#### [Task]
Copy each of the following entries again line for line, without changing anything.

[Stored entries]
• • • •

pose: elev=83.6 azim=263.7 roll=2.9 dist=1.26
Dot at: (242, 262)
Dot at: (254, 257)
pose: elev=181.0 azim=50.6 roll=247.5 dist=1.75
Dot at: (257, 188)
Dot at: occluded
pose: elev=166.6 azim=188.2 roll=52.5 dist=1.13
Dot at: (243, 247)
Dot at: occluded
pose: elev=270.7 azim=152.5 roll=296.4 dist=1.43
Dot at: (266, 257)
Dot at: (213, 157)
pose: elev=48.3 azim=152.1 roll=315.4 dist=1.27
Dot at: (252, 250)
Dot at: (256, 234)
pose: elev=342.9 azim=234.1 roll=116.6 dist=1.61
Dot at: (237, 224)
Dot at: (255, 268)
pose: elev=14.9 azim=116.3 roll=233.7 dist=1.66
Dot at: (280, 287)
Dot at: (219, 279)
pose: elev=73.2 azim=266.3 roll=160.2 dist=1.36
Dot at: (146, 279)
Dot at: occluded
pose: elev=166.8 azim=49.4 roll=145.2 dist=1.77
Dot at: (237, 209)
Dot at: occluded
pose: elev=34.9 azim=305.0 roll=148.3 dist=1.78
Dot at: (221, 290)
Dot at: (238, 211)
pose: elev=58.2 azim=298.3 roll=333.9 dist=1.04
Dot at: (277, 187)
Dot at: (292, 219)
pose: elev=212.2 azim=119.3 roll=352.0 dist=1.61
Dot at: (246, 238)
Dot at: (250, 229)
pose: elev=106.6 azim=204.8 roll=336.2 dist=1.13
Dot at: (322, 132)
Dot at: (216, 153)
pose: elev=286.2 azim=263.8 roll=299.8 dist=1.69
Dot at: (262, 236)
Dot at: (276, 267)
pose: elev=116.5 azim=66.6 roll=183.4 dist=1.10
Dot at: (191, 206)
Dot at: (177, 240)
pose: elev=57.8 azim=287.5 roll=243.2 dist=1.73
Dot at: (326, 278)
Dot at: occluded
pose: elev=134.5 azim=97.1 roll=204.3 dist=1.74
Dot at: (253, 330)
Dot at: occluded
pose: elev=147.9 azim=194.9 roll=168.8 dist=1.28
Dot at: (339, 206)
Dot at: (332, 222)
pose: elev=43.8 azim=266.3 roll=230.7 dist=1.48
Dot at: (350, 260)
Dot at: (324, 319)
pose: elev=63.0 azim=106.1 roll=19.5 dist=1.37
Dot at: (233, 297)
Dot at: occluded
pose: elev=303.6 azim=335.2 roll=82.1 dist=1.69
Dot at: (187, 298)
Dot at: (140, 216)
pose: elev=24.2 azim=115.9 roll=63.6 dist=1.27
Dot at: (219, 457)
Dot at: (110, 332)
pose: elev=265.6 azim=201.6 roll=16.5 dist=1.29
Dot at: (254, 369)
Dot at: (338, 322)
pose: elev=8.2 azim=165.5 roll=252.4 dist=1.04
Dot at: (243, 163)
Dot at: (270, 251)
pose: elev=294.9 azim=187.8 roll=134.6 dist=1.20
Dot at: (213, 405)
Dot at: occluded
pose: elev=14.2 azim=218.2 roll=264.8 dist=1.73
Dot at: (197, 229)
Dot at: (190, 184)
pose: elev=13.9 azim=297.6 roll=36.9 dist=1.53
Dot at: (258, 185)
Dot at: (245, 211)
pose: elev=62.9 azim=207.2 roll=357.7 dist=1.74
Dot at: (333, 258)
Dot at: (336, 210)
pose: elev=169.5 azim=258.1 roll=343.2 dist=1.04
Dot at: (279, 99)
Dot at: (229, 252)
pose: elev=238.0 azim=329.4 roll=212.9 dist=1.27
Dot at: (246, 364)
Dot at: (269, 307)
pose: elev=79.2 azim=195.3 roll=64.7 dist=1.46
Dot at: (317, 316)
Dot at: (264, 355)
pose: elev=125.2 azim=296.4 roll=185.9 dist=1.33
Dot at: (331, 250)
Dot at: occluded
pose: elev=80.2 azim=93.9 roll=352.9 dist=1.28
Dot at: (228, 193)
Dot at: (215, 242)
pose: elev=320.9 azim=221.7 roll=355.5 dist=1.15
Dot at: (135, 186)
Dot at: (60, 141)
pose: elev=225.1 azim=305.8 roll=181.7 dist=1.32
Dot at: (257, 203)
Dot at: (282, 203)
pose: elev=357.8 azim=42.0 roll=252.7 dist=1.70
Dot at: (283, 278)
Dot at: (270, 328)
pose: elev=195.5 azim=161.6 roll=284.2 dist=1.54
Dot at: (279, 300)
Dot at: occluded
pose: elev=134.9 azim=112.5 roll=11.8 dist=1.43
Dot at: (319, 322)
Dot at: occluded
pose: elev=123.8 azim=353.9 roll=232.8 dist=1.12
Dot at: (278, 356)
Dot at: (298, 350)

• • • •

#### [Exercise solution]
pose: elev=83.6 azim=263.7 roll=2.9 dist=1.26
Dot at: (242, 262)
Dot at: (254, 257)
pose: elev=181.0 azim=50.6 roll=247.5 dist=1.75
Dot at: (257, 188)
Dot at: occluded
pose: elev=166.6 azim=188.2 roll=52.5 dist=1.13
Dot at: (243, 247)
Dot at: occluded
pose: elev=270.7 azim=152.5 roll=296.4 dist=1.43
Dot at: (266, 257)
Dot at: (213, 157)
pose: elev=48.3 azim=152.1 roll=315.4 dist=1.27
Dot at: (252, 250)
Dot at: (256, 234)
pose: elev=342.9 azim=234.1 roll=116.6 dist=1.61
Dot at: (237, 224)
Dot at: (255, 268)
pose: elev=14.9 azim=116.3 roll=233.7 dist=1.66
Dot at: (280, 287)
Dot at: (219, 279)
pose: elev=73.2 azim=266.3 roll=160.2 dist=1.36
Dot at: (146, 279)
Dot at: occluded
pose: elev=166.8 azim=49.4 roll=145.2 dist=1.77
Dot at: (237, 209)
Dot at: occluded
pose: elev=34.9 azim=305.0 roll=148.3 dist=1.78
Dot at: (221, 290)
Dot at: (238, 211)
pose: elev=58.2 azim=298.3 roll=333.9 dist=1.04
Dot at: (277, 187)
Dot at: (292, 219)
pose: elev=212.2 azim=119.3 roll=352.0 dist=1.61
Dot at: (246, 238)
Dot at: (250, 229)
pose: elev=106.6 azim=204.8 roll=336.2 dist=1.13
Dot at: (322, 132)
Dot at: (216, 153)
pose: elev=286.2 azim=263.8 roll=299.8 dist=1.69
Dot at: (262, 236)
Dot at: (276, 267)
pose: elev=116.5 azim=66.6 roll=183.4 dist=1.10
Dot at: (191, 206)
Dot at: (177, 240)
pose: elev=57.8 azim=287.5 roll=243.2 dist=1.73
Dot at: (326, 278)
Dot at: occluded
pose: elev=134.5 azim=97.1 roll=204.3 dist=1.74
Dot at: (253, 330)
Dot at: occluded
pose: elev=147.9 azim=194.9 roll=168.8 dist=1.28
Dot at: (339, 206)
Dot at: (332, 222)
pose: elev=43.8 azim=266.3 roll=230.7 dist=1.48
Dot at: (350, 260)
Dot at: (324, 319)
pose: elev=63.0 azim=106.1 roll=19.5 dist=1.37
Dot at: (233, 297)
Dot at: occluded
pose: elev=303.6 azim=335.2 roll=82.1 dist=1.69
Dot at: (187, 298)
Dot at: (140, 216)
pose: elev=24.2 azim=115.9 roll=63.6 dist=1.27
Dot at: (219, 457)
Dot at: (110, 332)
pose: elev=265.6 azim=201.6 roll=16.5 dist=1.29
Dot at: (254, 369)
Dot at: (338, 322)
pose: elev=8.2 azim=165.5 roll=252.4 dist=1.04
Dot at: (243, 163)
Dot at: (270, 251)
pose: elev=294.9 azim=187.8 roll=134.6 dist=1.20
Dot at: (213, 405)
Dot at: occluded
pose: elev=14.2 azim=218.2 roll=264.8 dist=1.73
Dot at: (197, 229)
Dot at: (190, 184)
pose: elev=13.9 azim=297.6 roll=36.9 dist=1.53
Dot at: (258, 185)
Dot at: (245, 211)
pose: elev=62.9 azim=207.2 roll=357.7 dist=1.74
Dot at: (333, 258)
Dot at: (336, 210)
pose: elev=169.5 azim=258.1 roll=343.2 dist=1.04
Dot at: (279, 99)
Dot at: (229, 252)
pose: elev=238.0 azim=329.4 roll=212.9 dist=1.27
Dot at: (246, 364)
Dot at: (269, 307)
pose: elev=79.2 azim=195.3 roll=64.7 dist=1.46
Dot at: (317, 316)
Dot at: (264, 355)
pose: elev=125.2 azim=296.4 roll=185.9 dist=1.33
Dot at: (331, 250)
Dot at: occluded
pose: elev=80.2 azim=93.9 roll=352.9 dist=1.28
Dot at: (228, 193)
Dot at: (215, 242)
pose: elev=320.9 azim=221.7 roll=355.5 dist=1.15
Dot at: (135, 186)
Dot at: (60, 141)
pose: elev=225.1 azim=305.8 roll=181.7 dist=1.32
Dot at: (257, 203)
Dot at: (282, 203)
pose: elev=357.8 azim=42.0 roll=252.7 dist=1.70
Dot at: (283, 278)
Dot at: (270, 328)
pose: elev=195.5 azim=161.6 roll=284.2 dist=1.54
Dot at: (279, 300)
Dot at: occluded
pose: elev=134.9 azim=112.5 roll=11.8 dist=1.43
Dot at: (319, 322)
Dot at: occluded
pose: elev=123.8 azim=353.9 roll=232.8 dist=1.12
Dot at: (278, 356)
Dot at: (298, 350)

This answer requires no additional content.